As I wrote previously both Carwyn and RT Davies have identified an advantage in presenting the Welsh General Election 2016 as a two-horse race between themselves. Those building the narrative around Plaid Cymru’s campaign ought take heed.
The benefits are obvious for Labour and the Conservatives – recreating Wales as a Little England with each election becoming a binary choice for the mainstream electorate leaving the minor parties to scoop up fringe and niche voters.
In this scenario the clear losers are Plaid Cymru for whom there is not an English comparison (they would certainly baulk at being spoken of in the same breath as the Lib Dems). They risk losing mindshare as a voters and the media can easily focus in on the simple left/right paradigm this creates. The engineers behind Plaid’s campaign should consider pro-actively intervening before this pattern becomes entrenched as, with the introduction of multiple Kippers and continued dwindling of Democrats, they risk losing ground.

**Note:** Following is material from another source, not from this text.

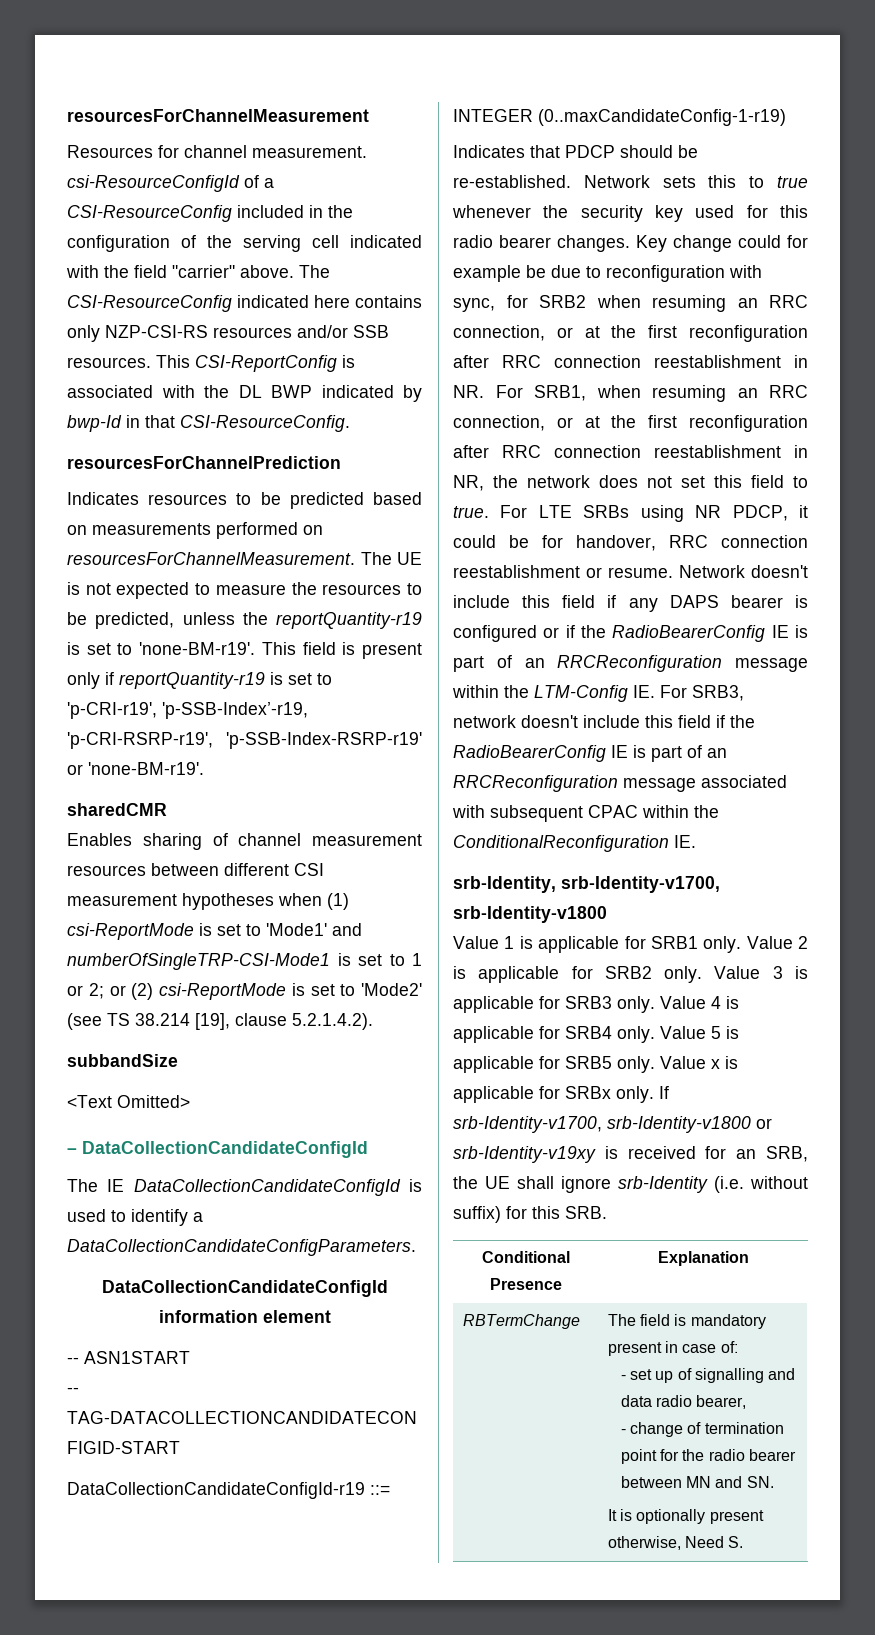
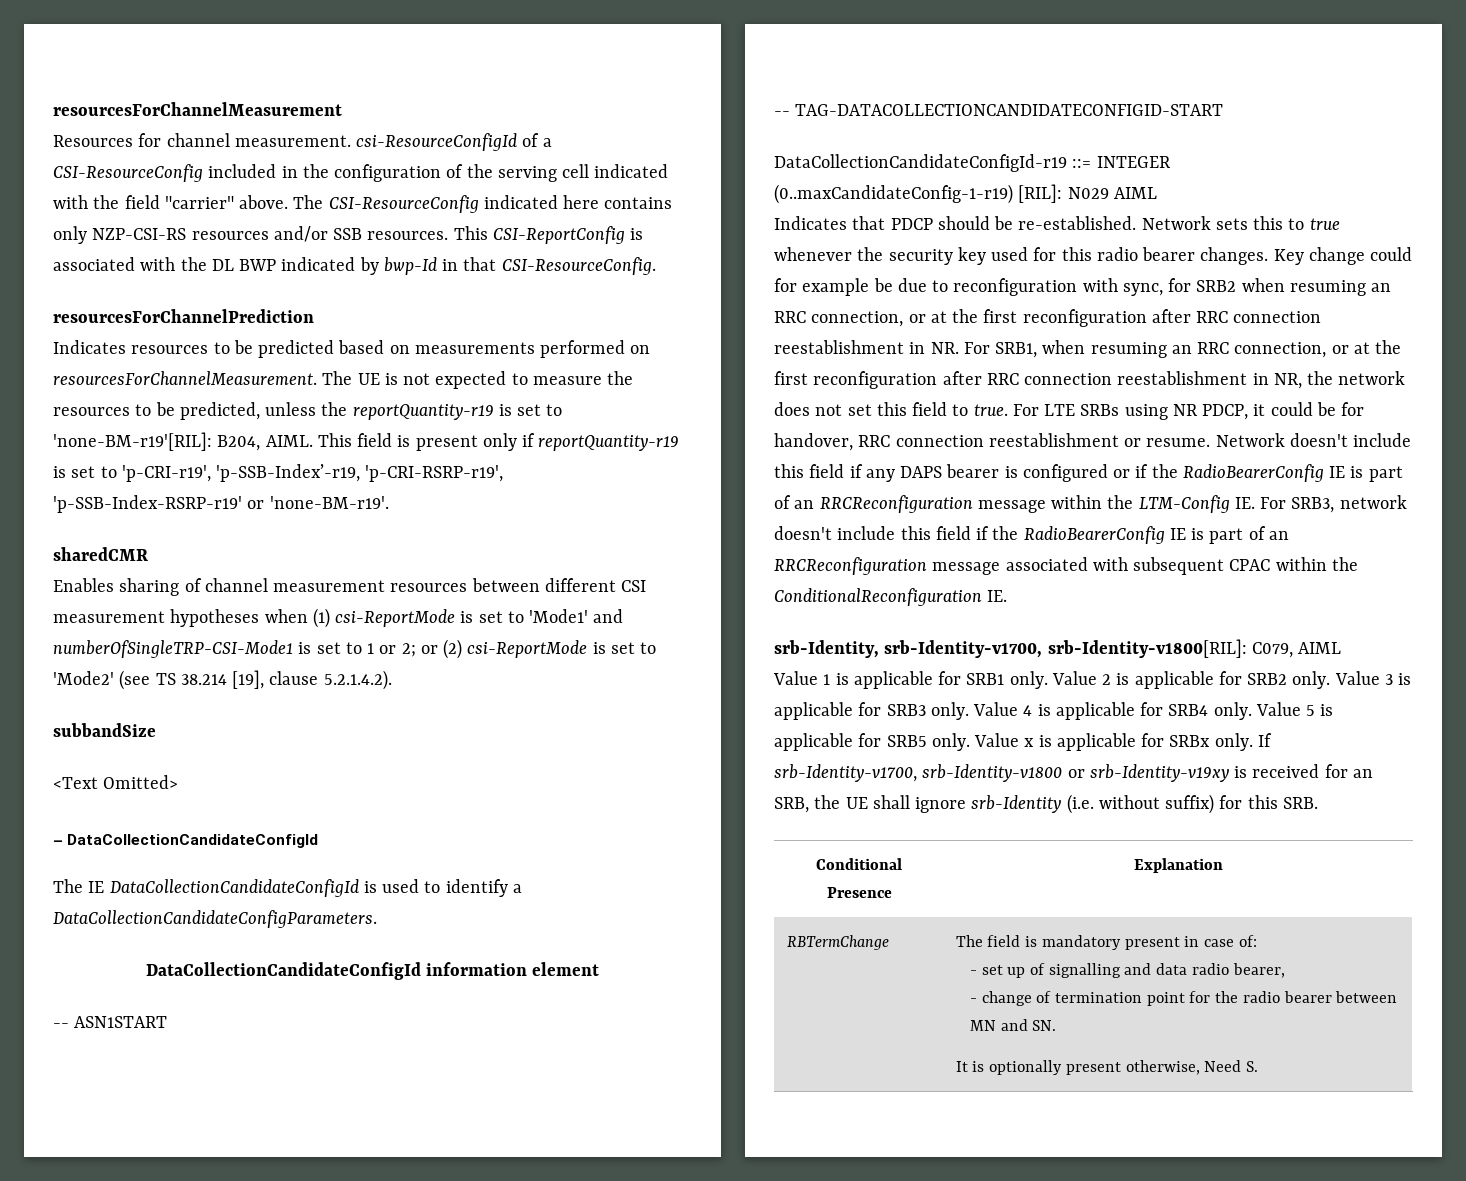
[139,642,256,655] 'none-BM-r19'. -> [53,432,313,451] 'none-BM-r19'[RIL]: B204, AIML.
(786, 117) none -> [1018,184,1157,203] [RIL]: N029 AIML
[453,906,607,923] srb-Identity-v1800 -> [1047,639,1342,658] srb-Identity-v1800[RIL]: C079, AIML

It has become a mantra for some unionists that “Wales is not Scotland” while others are working hard to make sure that it never is. There may be some truth in that but Wales is not England either and, politically speaking, the not inconsiderable presence of Plaid Cymru is the proof. The challenge for their strategists are to build a narrative around a Big Three in Wales – parties which can lead governments in the Assembly. In doing so, they willput clear yellow-purple water between them and the Small Three who will never lead governments in Wales.